• Aufgabenstellung
Kannst du sämtliche Zeilen der folgenden Auflistung wortgetreu und vollständig herausziehen?

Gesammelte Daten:
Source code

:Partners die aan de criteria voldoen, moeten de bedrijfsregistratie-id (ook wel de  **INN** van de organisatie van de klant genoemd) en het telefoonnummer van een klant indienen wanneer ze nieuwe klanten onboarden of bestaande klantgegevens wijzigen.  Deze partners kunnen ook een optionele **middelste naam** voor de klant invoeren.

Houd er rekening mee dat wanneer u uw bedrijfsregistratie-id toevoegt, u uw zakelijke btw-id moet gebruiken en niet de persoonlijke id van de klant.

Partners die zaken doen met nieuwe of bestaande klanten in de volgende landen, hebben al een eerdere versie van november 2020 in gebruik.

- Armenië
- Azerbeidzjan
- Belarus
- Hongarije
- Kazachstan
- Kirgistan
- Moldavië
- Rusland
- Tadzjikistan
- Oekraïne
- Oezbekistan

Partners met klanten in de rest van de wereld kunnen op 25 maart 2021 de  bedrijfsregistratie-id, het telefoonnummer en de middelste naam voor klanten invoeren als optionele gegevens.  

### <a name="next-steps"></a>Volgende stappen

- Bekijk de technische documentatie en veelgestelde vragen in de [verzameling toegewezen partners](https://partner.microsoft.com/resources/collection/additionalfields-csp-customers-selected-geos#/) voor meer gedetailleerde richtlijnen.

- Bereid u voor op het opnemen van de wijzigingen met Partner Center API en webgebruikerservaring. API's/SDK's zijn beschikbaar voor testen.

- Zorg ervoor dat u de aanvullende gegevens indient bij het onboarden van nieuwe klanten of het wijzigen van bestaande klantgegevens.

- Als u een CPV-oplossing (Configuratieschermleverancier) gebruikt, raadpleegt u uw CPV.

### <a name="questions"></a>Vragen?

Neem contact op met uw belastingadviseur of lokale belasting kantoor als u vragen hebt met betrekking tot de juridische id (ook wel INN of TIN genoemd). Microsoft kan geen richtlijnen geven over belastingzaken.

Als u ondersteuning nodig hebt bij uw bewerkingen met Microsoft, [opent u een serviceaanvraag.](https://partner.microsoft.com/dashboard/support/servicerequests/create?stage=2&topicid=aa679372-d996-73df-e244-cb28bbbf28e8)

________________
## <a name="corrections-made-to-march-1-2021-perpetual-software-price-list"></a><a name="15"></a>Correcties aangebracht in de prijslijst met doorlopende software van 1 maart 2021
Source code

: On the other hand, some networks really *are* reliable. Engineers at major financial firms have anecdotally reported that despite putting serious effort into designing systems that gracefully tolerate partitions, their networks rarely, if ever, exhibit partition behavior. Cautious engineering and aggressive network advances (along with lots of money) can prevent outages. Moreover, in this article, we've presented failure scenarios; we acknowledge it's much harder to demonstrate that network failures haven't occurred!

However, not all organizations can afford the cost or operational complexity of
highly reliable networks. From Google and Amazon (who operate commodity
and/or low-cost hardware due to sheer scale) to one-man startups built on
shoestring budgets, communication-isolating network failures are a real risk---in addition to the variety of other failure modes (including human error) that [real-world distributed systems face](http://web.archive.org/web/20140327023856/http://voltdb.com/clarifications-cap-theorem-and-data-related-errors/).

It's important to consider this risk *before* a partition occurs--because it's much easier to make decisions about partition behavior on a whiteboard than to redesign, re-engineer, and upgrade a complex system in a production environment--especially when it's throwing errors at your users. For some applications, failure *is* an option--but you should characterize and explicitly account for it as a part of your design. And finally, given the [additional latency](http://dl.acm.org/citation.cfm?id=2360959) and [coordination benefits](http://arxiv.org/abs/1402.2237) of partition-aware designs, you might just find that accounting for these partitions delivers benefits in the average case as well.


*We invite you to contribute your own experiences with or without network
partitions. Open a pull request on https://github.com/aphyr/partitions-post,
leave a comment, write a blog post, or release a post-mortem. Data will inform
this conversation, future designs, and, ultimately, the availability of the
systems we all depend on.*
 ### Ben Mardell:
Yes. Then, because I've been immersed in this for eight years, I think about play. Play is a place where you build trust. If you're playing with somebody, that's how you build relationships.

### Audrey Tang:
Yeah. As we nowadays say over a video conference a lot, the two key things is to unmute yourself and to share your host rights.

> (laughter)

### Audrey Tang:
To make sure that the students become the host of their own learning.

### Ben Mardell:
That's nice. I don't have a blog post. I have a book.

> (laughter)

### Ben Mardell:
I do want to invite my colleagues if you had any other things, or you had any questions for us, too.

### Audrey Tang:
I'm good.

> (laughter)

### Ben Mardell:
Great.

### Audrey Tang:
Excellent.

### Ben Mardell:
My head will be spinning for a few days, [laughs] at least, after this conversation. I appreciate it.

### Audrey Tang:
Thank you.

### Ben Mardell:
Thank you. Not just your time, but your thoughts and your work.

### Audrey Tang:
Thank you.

• Lösung
Source code

:Partners die aan de criteria voldoen, moeten de bedrijfsregistratie-id (ook wel de  **INN** van de organisatie van de klant genoemd) en het telefoonnummer van een klant indienen wanneer ze nieuwe klanten onboarden of bestaande klantgegevens wijzigen.  Deze partners kunnen ook een optionele **middelste naam** voor de klant invoeren.

Houd er rekening mee dat wanneer u uw bedrijfsregistratie-id toevoegt, u uw zakelijke btw-id moet gebruiken en niet de persoonlijke id van de klant.

Partners die zaken doen met nieuwe of bestaande klanten in de volgende landen, hebben al een eerdere versie van november 2020 in gebruik.

- Armenië
- Azerbeidzjan
- Belarus
- Hongarije
- Kazachstan
- Kirgistan
- Moldavië
- Rusland
- Tadzjikistan
- Oekraïne
- Oezbekistan

Partners met klanten in de rest van de wereld kunnen op 25 maart 2021 de  bedrijfsregistratie-id, het telefoonnummer en de middelste naam voor klanten invoeren als optionele gegevens.  

### <a name="next-steps"></a>Volgende stappen

- Bekijk de technische documentatie en veelgestelde vragen in de [verzameling toegewezen partners](https://partner.microsoft.com/resources/collection/additionalfields-csp-customers-selected-geos#/) voor meer gedetailleerde richtlijnen.

- Bereid u voor op het opnemen van de wijzigingen met Partner Center API en webgebruikerservaring. API's/SDK's zijn beschikbaar voor testen.

- Zorg ervoor dat u de aanvullende gegevens indient bij het onboarden van nieuwe klanten of het wijzigen van bestaande klantgegevens.

- Als u een CPV-oplossing (Configuratieschermleverancier) gebruikt, raadpleegt u uw CPV.

### <a name="questions"></a>Vragen?

Neem contact op met uw belastingadviseur of lokale belasting kantoor als u vragen hebt met betrekking tot de juridische id (ook wel INN of TIN genoemd). Microsoft kan geen richtlijnen geven over belastingzaken.

Als u ondersteuning nodig hebt bij uw bewerkingen met Microsoft, [opent u een serviceaanvraag.](https://partner.microsoft.com/dashboard/support/servicerequests/create?stage=2&topicid=aa679372-d996-73df-e244-cb28bbbf28e8)

________________
## <a name="corrections-made-to-march-1-2021-perpetual-software-price-list"></a><a name="15"></a>Correcties aangebracht in de prijslijst met doorlopende software van 1 maart 2021
Source code

: On the other hand, some networks really *are* reliable. Engineers at major financial firms have anecdotally reported that despite putting serious effort into designing systems that gracefully tolerate partitions, their networks rarely, if ever, exhibit partition behavior. Cautious engineering and aggressive network advances (along with lots of money) can prevent outages. Moreover, in this article, we've presented failure scenarios; we acknowledge it's much harder to demonstrate that network failures haven't occurred!

However, not all organizations can afford the cost or operational complexity of
highly reliable networks. From Google and Amazon (who operate commodity
and/or low-cost hardware due to sheer scale) to one-man startups built on
shoestring budgets, communication-isolating network failures are a real risk---in addition to the variety of other failure modes (including human error) that [real-world distributed systems face](http://web.archive.org/web/20140327023856/http://voltdb.com/clarifications-cap-theorem-and-data-related-errors/).

It's important to consider this risk *before* a partition occurs--because it's much easier to make decisions about partition behavior on a whiteboard than to redesign, re-engineer, and upgrade a complex system in a production environment--especially when it's throwing errors at your users. For some applications, failure *is* an option--but you should characterize and explicitly account for it as a part of your design. And finally, given the [additional latency](http://dl.acm.org/citation.cfm?id=2360959) and [coordination benefits](http://arxiv.org/abs/1402.2237) of partition-aware designs, you might just find that accounting for these partitions delivers benefits in the average case as well.


*We invite you to contribute your own experiences with or without network
partitions. Open a pull request on https://github.com/aphyr/partitions-post,
leave a comment, write a blog post, or release a post-mortem. Data will inform
this conversation, future designs, and, ultimately, the availability of the
systems we all depend on.*
 ### Ben Mardell:
Yes. Then, because I've been immersed in this for eight years, I think about play. Play is a place where you build trust. If you're playing with somebody, that's how you build relationships.

### Audrey Tang:
Yeah. As we nowadays say over a video conference a lot, the two key things is to unmute yourself and to share your host rights.

> (laughter)

### Audrey Tang:
To make sure that the students become the host of their own learning.

### Ben Mardell:
That's nice. I don't have a blog post. I have a book.

> (laughter)

### Ben Mardell:
I do want to invite my colleagues if you had any other things, or you had any questions for us, too.

### Audrey Tang:
I'm good.

> (laughter)

### Ben Mardell:
Great.

### Audrey Tang:
Excellent.

### Ben Mardell:
My head will be spinning for a few days, [laughs] at least, after this conversation. I appreciate it.

### Audrey Tang:
Thank you.

### Ben Mardell:
Thank you. Not just your time, but your thoughts and your work.

### Audrey Tang:
Thank you.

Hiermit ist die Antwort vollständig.